* Requirement:
Nothing but an exact repeat of the data, with pictures removed, belongs in the answer.

* Stored data:

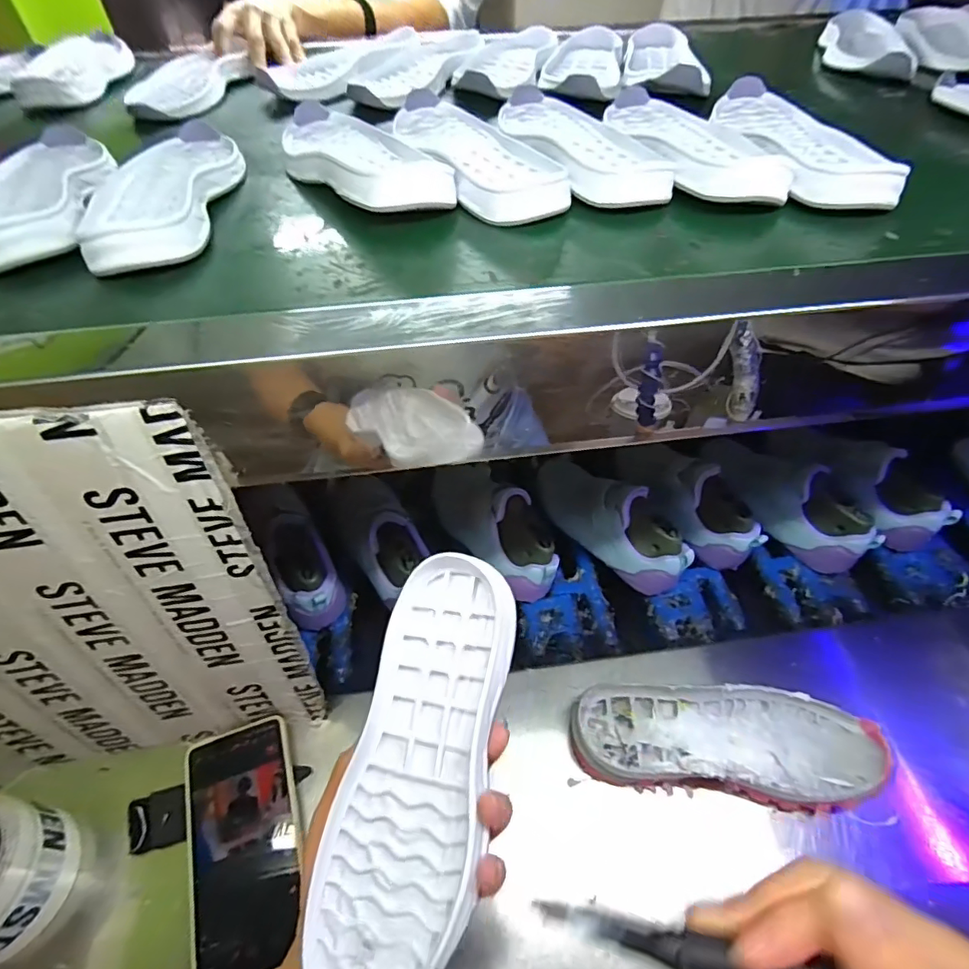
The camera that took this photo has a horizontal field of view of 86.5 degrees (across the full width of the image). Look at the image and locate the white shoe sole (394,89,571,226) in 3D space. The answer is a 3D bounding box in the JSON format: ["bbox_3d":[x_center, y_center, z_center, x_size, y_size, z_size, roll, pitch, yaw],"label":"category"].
[{"bbox_3d":[-0.014,-0.258,0.403,0.079,0.047,0.216,-17,45,-20],"label":"white shoe sole"}]

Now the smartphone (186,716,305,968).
[{"bbox_3d":[-0.182,0.270,0.393,0.078,0.010,0.164,-16,55,-15],"label":"smartphone"}]

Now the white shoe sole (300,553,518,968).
[{"bbox_3d":[-0.034,0.145,0.267,0.075,0.029,0.213,11,71,10],"label":"white shoe sole"}]

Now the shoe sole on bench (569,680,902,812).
[{"bbox_3d":[0.198,0.215,0.431,0.242,0.036,0.084,4,41,2],"label":"shoe sole on bench"}]

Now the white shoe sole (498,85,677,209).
[{"bbox_3d":[0.070,-0.272,0.413,0.087,0.041,0.223,-6,42,-10],"label":"white shoe sole"}]

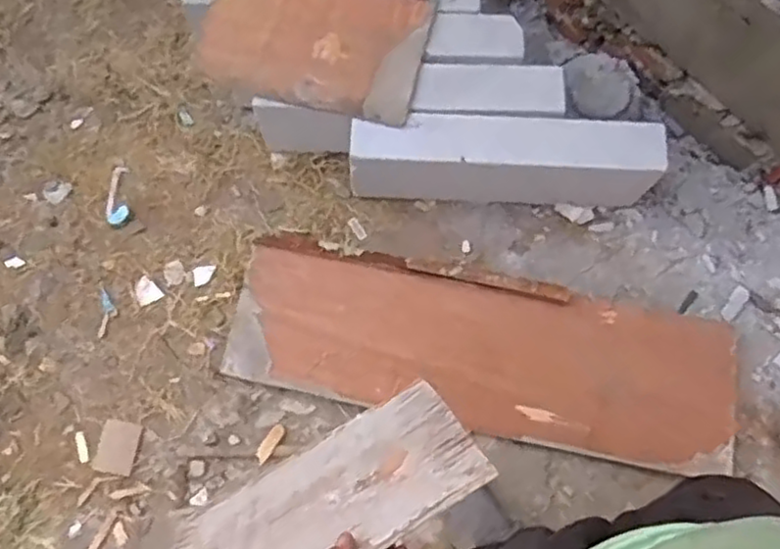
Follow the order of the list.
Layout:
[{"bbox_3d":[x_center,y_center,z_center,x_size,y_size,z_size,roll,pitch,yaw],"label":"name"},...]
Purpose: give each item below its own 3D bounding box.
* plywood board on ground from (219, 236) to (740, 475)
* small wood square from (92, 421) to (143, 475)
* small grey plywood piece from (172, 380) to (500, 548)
[{"bbox_3d":[0.165,0.145,1.332,0.932,0.024,0.290,11,81,7],"label":"plywood board on ground"},{"bbox_3d":[-0.520,0.330,1.336,0.076,0.006,0.093,13,76,2],"label":"small wood square"},{"bbox_3d":[-0.085,0.246,0.746,0.359,0.287,0.012,-30,101,-4],"label":"small grey plywood piece"}]

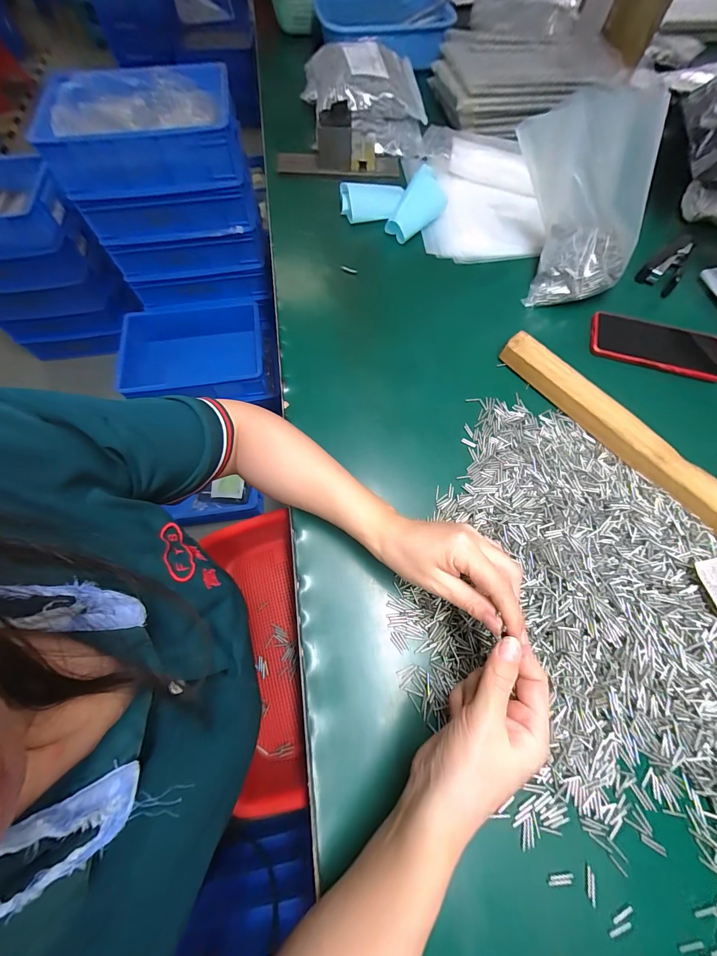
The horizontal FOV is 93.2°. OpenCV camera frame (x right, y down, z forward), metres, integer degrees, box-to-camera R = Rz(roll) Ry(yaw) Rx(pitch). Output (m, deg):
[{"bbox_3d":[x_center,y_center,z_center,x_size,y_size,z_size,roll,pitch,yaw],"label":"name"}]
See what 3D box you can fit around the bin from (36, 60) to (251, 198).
[{"bbox_3d":[-0.504,-0.836,0.816,0.408,0.125,0.295,-11,68,-4],"label":"bin"}]

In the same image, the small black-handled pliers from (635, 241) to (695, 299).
[{"bbox_3d":[0.473,-0.320,0.514,0.101,0.031,0.053,-41,73,-15],"label":"small black-handled pliers"}]

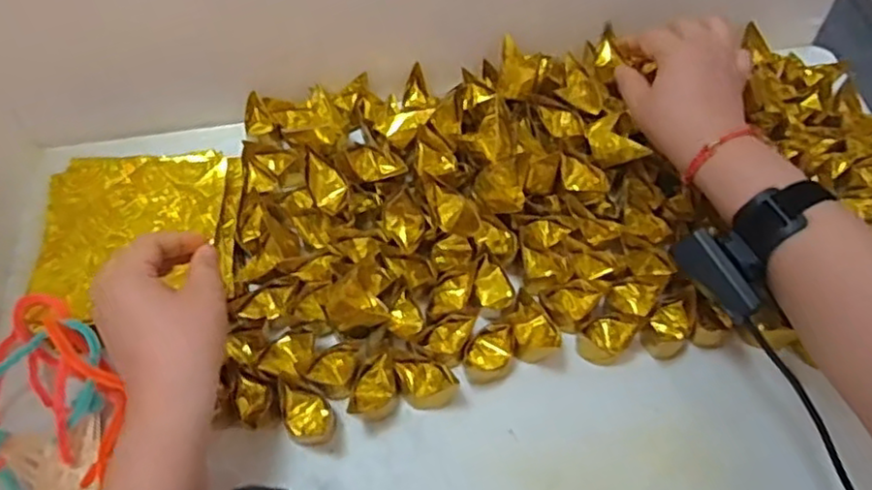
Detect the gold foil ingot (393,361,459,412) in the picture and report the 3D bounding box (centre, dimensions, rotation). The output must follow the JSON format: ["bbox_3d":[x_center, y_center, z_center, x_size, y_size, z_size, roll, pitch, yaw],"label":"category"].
[{"bbox_3d":[-0.007,0.106,0.511,0.047,0.027,0.032,1,60,1],"label":"gold foil ingot"}]

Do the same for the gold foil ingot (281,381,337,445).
[{"bbox_3d":[-0.096,0.124,0.499,0.035,0.023,0.046,-22,62,-12],"label":"gold foil ingot"}]

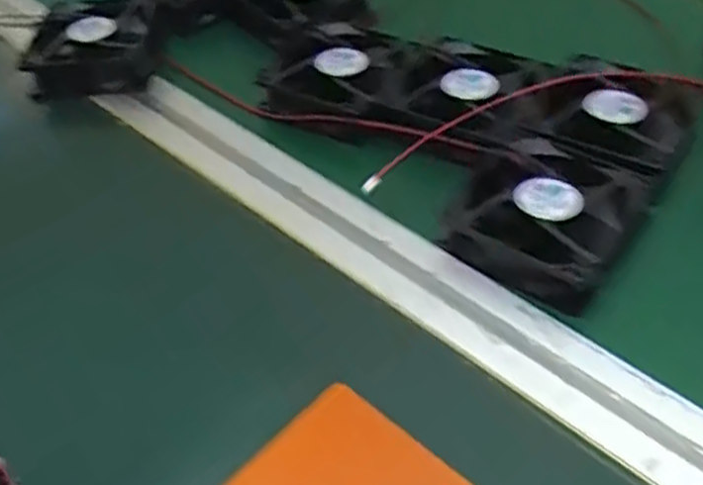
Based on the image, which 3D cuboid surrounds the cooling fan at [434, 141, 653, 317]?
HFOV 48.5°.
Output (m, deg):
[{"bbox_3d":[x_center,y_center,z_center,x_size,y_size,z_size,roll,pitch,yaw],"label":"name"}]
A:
[{"bbox_3d":[0.096,-0.012,0.386,0.078,0.032,0.076,26,49,27],"label":"cooling fan"}]

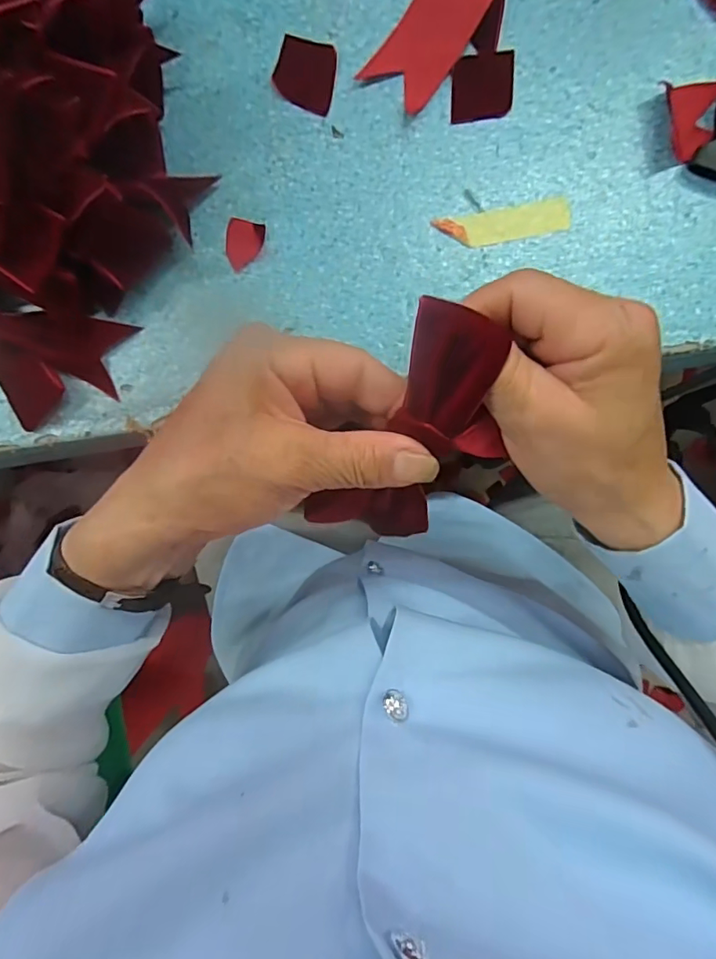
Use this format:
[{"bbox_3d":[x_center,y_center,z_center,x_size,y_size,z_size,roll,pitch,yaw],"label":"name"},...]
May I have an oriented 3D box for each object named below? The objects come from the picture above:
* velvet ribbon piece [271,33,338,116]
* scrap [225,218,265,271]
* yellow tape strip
[{"bbox_3d":[-0.029,-0.223,0.276,0.034,0.004,0.034,18,94,2],"label":"velvet ribbon piece"},{"bbox_3d":[-0.065,-0.132,0.283,0.021,0.004,0.026,13,94,3],"label":"scrap"},{"bbox_3d":[0.080,-0.139,0.274,0.071,0.004,0.018,-9,92,4],"label":"yellow tape strip"}]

* Exercise answer:
The camera that took this photo has a horizontal field of view of 86.5 degrees (across the full width of the image). Look at the image and locate the white shoe sole (394,89,571,226) in 3D space. The answer is a 3D bounding box in the JSON format: ["bbox_3d":[x_center, y_center, z_center, x_size, y_size, z_size, roll, pitch, yaw],"label":"category"].
[{"bbox_3d":[-0.014,-0.258,0.403,0.079,0.047,0.216,-17,45,-20],"label":"white shoe sole"}]

Now the smartphone (186,716,305,968).
[{"bbox_3d":[-0.182,0.270,0.393,0.078,0.010,0.164,-16,55,-15],"label":"smartphone"}]

Now the white shoe sole (300,553,518,968).
[{"bbox_3d":[-0.034,0.145,0.267,0.075,0.029,0.213,11,71,10],"label":"white shoe sole"}]

Now the shoe sole on bench (569,680,902,812).
[{"bbox_3d":[0.198,0.215,0.431,0.242,0.036,0.084,4,41,2],"label":"shoe sole on bench"}]

Now the white shoe sole (498,85,677,209).
[{"bbox_3d":[0.070,-0.272,0.413,0.087,0.041,0.223,-6,42,-10],"label":"white shoe sole"}]

Follow the order of the list.
Layout:
[{"bbox_3d":[x_center,y_center,z_center,x_size,y_size,z_size,roll,pitch,yaw],"label":"name"},...]
Purpose: give each item below its own 3D bounding box.
* plywood board on ground from (219, 236) to (740, 475)
* small wood square from (92, 421) to (143, 475)
* small grey plywood piece from (172, 380) to (500, 548)
[{"bbox_3d":[0.165,0.145,1.332,0.932,0.024,0.290,11,81,7],"label":"plywood board on ground"},{"bbox_3d":[-0.520,0.330,1.336,0.076,0.006,0.093,13,76,2],"label":"small wood square"},{"bbox_3d":[-0.085,0.246,0.746,0.359,0.287,0.012,-30,101,-4],"label":"small grey plywood piece"}]

The horizontal FOV is 93.2°. OpenCV camera frame (x right, y down, z forward), metres, integer degrees, box-to-camera R = Rz(roll) Ry(yaw) Rx(pitch). Output (m, deg):
[{"bbox_3d":[x_center,y_center,z_center,x_size,y_size,z_size,roll,pitch,yaw],"label":"name"}]
See what 3D box you can fit around the bin from (36, 60) to (251, 198).
[{"bbox_3d":[-0.504,-0.836,0.816,0.408,0.125,0.295,-11,68,-4],"label":"bin"}]

In the same image, the small black-handled pliers from (635, 241) to (695, 299).
[{"bbox_3d":[0.473,-0.320,0.514,0.101,0.031,0.053,-41,73,-15],"label":"small black-handled pliers"}]

Detect the gold foil ingot (393,361,459,412) in the picture and report the 3D bounding box (centre, dimensions, rotation). The output must follow the JSON format: ["bbox_3d":[x_center, y_center, z_center, x_size, y_size, z_size, roll, pitch, yaw],"label":"category"].
[{"bbox_3d":[-0.007,0.106,0.511,0.047,0.027,0.032,1,60,1],"label":"gold foil ingot"}]

Do the same for the gold foil ingot (281,381,337,445).
[{"bbox_3d":[-0.096,0.124,0.499,0.035,0.023,0.046,-22,62,-12],"label":"gold foil ingot"}]

Based on the image, which 3D cuboid surrounds the cooling fan at [434, 141, 653, 317]?
HFOV 48.5°.
Output (m, deg):
[{"bbox_3d":[x_center,y_center,z_center,x_size,y_size,z_size,roll,pitch,yaw],"label":"name"}]
A:
[{"bbox_3d":[0.096,-0.012,0.386,0.078,0.032,0.076,26,49,27],"label":"cooling fan"}]

Use this format:
[{"bbox_3d":[x_center,y_center,z_center,x_size,y_size,z_size,roll,pitch,yaw],"label":"name"},...]
May I have an oriented 3D box for each object named below? The objects come from the picture above:
* velvet ribbon piece [271,33,338,116]
* scrap [225,218,265,271]
* yellow tape strip
[{"bbox_3d":[-0.029,-0.223,0.276,0.034,0.004,0.034,18,94,2],"label":"velvet ribbon piece"},{"bbox_3d":[-0.065,-0.132,0.283,0.021,0.004,0.026,13,94,3],"label":"scrap"},{"bbox_3d":[0.080,-0.139,0.274,0.071,0.004,0.018,-9,92,4],"label":"yellow tape strip"}]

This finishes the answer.